### Available data
-------------------------

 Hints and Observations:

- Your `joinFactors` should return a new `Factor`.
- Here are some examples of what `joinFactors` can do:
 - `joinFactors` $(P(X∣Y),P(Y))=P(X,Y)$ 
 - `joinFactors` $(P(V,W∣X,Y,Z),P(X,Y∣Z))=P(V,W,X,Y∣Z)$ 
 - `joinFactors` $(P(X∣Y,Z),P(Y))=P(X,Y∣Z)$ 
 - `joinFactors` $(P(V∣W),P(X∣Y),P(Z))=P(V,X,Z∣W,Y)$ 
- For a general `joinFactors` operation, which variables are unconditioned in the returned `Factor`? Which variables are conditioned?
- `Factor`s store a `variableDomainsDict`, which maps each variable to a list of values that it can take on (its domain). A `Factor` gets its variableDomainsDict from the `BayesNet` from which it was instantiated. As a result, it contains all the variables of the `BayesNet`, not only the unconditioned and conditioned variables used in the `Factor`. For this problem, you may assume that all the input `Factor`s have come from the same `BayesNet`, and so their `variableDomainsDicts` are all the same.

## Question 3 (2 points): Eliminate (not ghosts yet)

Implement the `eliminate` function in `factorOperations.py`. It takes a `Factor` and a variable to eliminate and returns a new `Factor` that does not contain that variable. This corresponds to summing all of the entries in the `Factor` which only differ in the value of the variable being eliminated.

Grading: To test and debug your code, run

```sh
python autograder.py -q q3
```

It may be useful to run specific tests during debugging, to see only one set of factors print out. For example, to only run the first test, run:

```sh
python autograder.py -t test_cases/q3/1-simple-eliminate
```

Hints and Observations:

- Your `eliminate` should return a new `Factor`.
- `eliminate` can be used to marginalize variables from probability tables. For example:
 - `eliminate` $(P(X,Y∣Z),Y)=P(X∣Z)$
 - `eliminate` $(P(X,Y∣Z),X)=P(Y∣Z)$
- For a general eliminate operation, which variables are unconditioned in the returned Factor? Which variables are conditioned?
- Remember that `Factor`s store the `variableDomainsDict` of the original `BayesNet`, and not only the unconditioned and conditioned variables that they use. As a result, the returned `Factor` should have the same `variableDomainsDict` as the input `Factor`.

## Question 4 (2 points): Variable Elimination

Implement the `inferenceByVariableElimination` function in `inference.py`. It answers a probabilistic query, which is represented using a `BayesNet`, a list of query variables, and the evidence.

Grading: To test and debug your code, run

-------------------------

### How to complete this task
If a line of the data above contains "general", copy it out.

### Answer section
- For a general `joinFactors` operation, which variables are unconditioned in the returned `Factor`? Which variables are conditioned?
- For a general eliminate operation, which variables are unconditioned in the returned Factor? Which variables are conditioned?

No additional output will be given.